Jeden Montag um 15.30 Uhr trifft sich die Kinderstufe – Mädchen und Jungen bis zwölf Jahre – und die Jugendlichen der Pfadfinderstufe beim Dr.-Martin-Luther-Haus in Elisabethfehn. Die Jugendlichen kommen zudem auch am Dienstag um 17.30 Uhr zusammen. Auf dem Programm stehen dann Spiele, Basteln und Singen. Die älteren Pfadfinder erlernen zudem den Umgang mit Taschenmesser, Knoten, Kompass und die Errichtung von Lagerbauten.
Offiziell gegründet wird der Stamm „Moorkate“ auf dem Pfingstlager in Idafehn.
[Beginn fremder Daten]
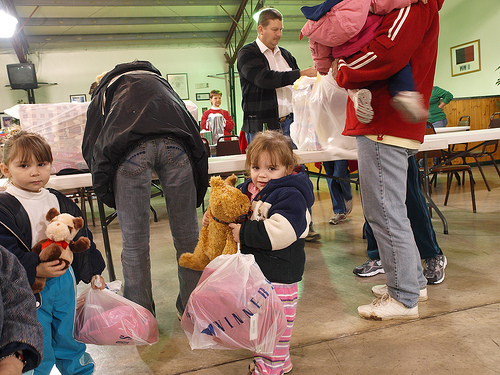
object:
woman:
[77, 56, 220, 320]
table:
[3, 141, 453, 204]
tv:
[5, 61, 38, 85]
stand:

Bei diesem Zeltlager werden 150 Pfadfinder aus dem Bezirk Oldenburg erwartet. Doch bis dahin wartet auf sie noch viel Arbeit und Vorbereitung in den wöchentlichen Gruppenstunden.
„Mitmachen kann bei uns jeder“, lädt Heiner Bartjen alle Elisabethfehner Kinder und Jugendlichen ab sechs Jahren ein. Nähere Informationen erteilt Helene Brunken unter der Rufnummer 04952/80846.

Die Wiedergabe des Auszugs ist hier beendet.